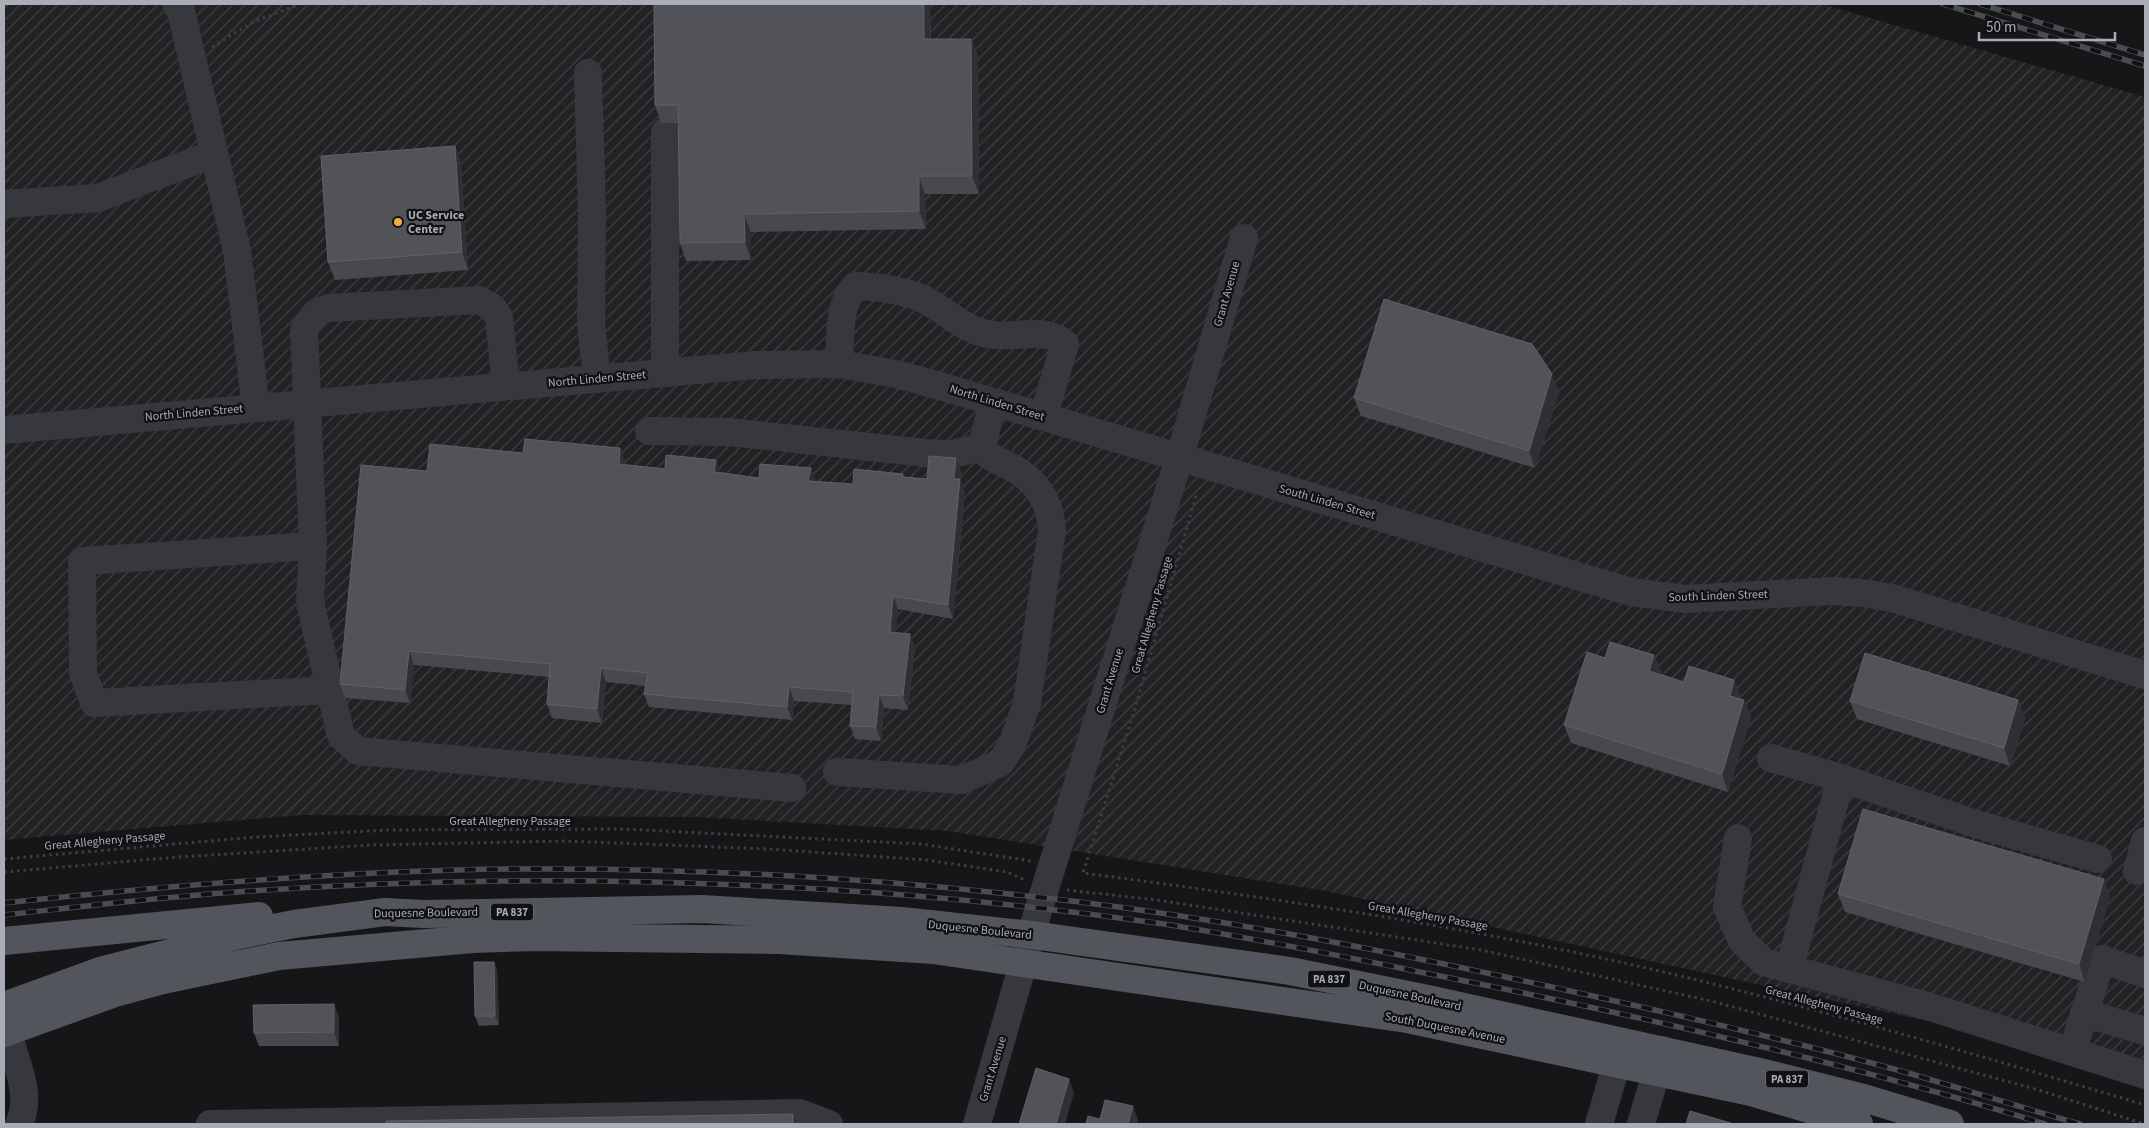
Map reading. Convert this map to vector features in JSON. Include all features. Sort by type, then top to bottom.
[{"type":"main road","name":"Duquesne Boulevard","points":[[5,1023],[103,970],[183,948],[294,924],[385,912],[423,914],[702,909],[902,921],[1032,935],[1290,971],[1620,1051]]},
{"type":"main road","points":[[4,941],[261,915],[385,912],[407,926],[415,944]]},
{"type":"main road","name":"Duquesne Boulevard","points":[[5,1023],[115,993],[218,968],[279,956],[415,944],[533,937],[779,940],[932,950],[1025,962]]},
{"type":"main road","name":"South Duquesne Avenue","points":[[1025,962],[1103,976],[1620,1051],[1660,1060],[1751,1092],[1846,1122]]},
{"type":"main road","name":"PA 837","points":[[1660,1060],[1860,1097],[1950,1124]]},
{"type":"street","points":[[176,4],[181,11],[237,251],[256,408]]},
{"type":"street","points":[[588,73],[592,213],[591,324],[596,379]]},
{"type":"street","points":[[664,132],[665,373]]},
{"type":"street","points":[[4,204],[98,198],[213,154]]},
{"type":"street","name":"Grant Avenue","points":[[977,1124],[1046,888],[1179,459],[1244,238]]},
{"type":"street","points":[[839,364],[844,306],[848,294],[855,286],[868,286],[921,298],[972,330],[988,335],[1039,334],[1057,337],[1065,344],[1043,417]]},
{"type":"street","points":[[506,386],[499,318],[492,308],[479,300],[328,308],[316,313],[304,329],[313,546],[310,602],[341,736],[358,751],[792,788]]},
{"type":"street","name":"North Linden Street","points":[[4,430],[756,365],[839,364],[896,374],[1179,459]]},
{"type":"street","points":[[837,772],[962,780],[1000,763],[1012,746],[1027,703],[1052,530],[1051,516],[1038,488],[1028,476],[994,460],[985,453],[982,447],[993,402]]},
{"type":"street","points":[[649,431],[729,432],[926,453],[952,454],[982,447]]},
{"type":"street","name":"South Linden Street","points":[[1179,459],[1631,592],[1685,600],[1832,591],[1863,592],[1892,598],[2145,675]]},
{"type":"street","points":[[313,546],[82,560],[83,673],[94,703],[330,690]]},
{"type":"street","points":[[1771,758],[1841,778],[1973,823],[2098,859]]},
{"type":"street","points":[[1789,969],[1841,778]]},
{"type":"street","points":[[1738,838],[1727,907],[1742,941],[1764,962],[1924,1005],[2145,1075]]},
{"type":"street","points":[[2137,871],[2145,841]]},
{"type":"street","points":[[2072,1052],[2102,959],[2145,974]]},
{"type":"street","points":[[2084,1013],[2145,1031]]},
{"type":"street","points":[[5,1023],[25,1098],[23,1115],[19,1124]]},
{"type":"street","points":[[1599,1124],[1620,1051]]},
{"type":"street","points":[[1641,1124],[1660,1060]]},
{"type":"street","points":[[210,1124],[800,1114],[816,1122]]},
{"type":"path","points":[[193,64],[210,48],[253,22],[300,4]]},
{"type":"path","name":"Great Allegheny Passage","points":[[1196,496],[1133,715],[1083,873],[1282,900],[1366,914],[1504,939],[1674,975],[1974,1054],[2145,1105]]},
{"type":"path","name":"Great Allegheny Passage","points":[[4,859],[256,837],[388,830],[520,829],[623,829],[921,844],[1017,857]]},
{"type":"path","points":[[4,872],[179,856],[371,845],[564,841],[768,849],[927,860],[1007,872],[1046,888],[1157,900],[1481,950],[1711,1001],[2039,1090],[2144,1124]]},
{"type":"shaded area","points":[[4,4],[1821,4],[2145,97],[2145,1077],[1955,1027],[1326,891],[948,831],[697,817],[302,815],[4,840]]},
{"type":"building","points":[[654,4],[924,4],[924,39],[971,39],[972,176],[919,176],[919,211],[744,214],[745,242],[680,243],[678,105],[655,105]]},
{"type":"building","name":"UC Service Center","points":[[455,146],[462,252],[328,262],[321,156]]},
{"type":"building","points":[[1384,299],[1532,344],[1552,374],[1529,451],[1354,398]]},
{"type":"building","points":[[525,439],[620,448],[619,464],[665,469],[666,455],[716,460],[714,472],[759,478],[760,464],[811,468],[808,481],[853,484],[854,469],[903,474],[903,477],[927,479],[929,456],[956,458],[954,479],[960,479],[948,605],[893,596],[890,632],[910,634],[903,696],[879,695],[876,727],[850,726],[853,692],[789,687],[787,707],[644,694],[648,673],[601,668],[597,709],[547,704],[550,664],[409,651],[405,690],[340,684],[361,465],[427,471],[430,444],[523,453]]},
{"type":"building","points":[[1610,642],[1654,655],[1649,671],[1684,682],[1689,666],[1734,680],[1730,696],[1744,700],[1722,774],[1564,725],[1587,652],[1605,658]]},
{"type":"building","points":[[1865,653],[2018,700],[2004,748],[1850,701]]},
{"type":"building","points":[[1863,809],[2104,879],[2079,964],[1838,894]]},
{"type":"building","points":[[474,962],[494,962],[495,1016],[475,1016]]},
{"type":"building","points":[[334,1004],[334,1032],[254,1033],[253,1005]]},
{"type":"building","points":[[1036,1068],[1069,1079],[1056,1124],[1019,1124]]},
{"type":"building","points":[[1105,1100],[1133,1106],[1128,1124],[1086,1124],[1088,1116],[1100,1119]]},
{"type":"building","points":[[1690,1111],[1734,1124],[1686,1124]]},
{"type":"building","points":[[793,1114],[793,1124],[386,1124],[386,1121]]},
{"type":"railway","points":[[1943,4],[2145,66]]},
{"type":"railway","points":[[1980,4],[2145,55]]},
{"type":"railway","points":[[4,903],[287,878],[400,872],[535,869],[691,871],[847,880],[1003,893],[1138,910],[1253,928],[1367,949],[1584,994],[1770,1037],[1908,1073],[2080,1124]]},
{"type":"railway","points":[[4,915],[221,893],[379,884],[507,881],[698,883],[862,892],[1014,905],[1200,930],[1525,993],[1675,1026],[1824,1062],[2045,1124]]},
{"type":"place","name":"UC Service Center","points":[[398,222]]}]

--------

### ACTIVITY
Could you give the number of lines in the data above that contain the string "Linden", with no other words?

### ANSWER AREA
2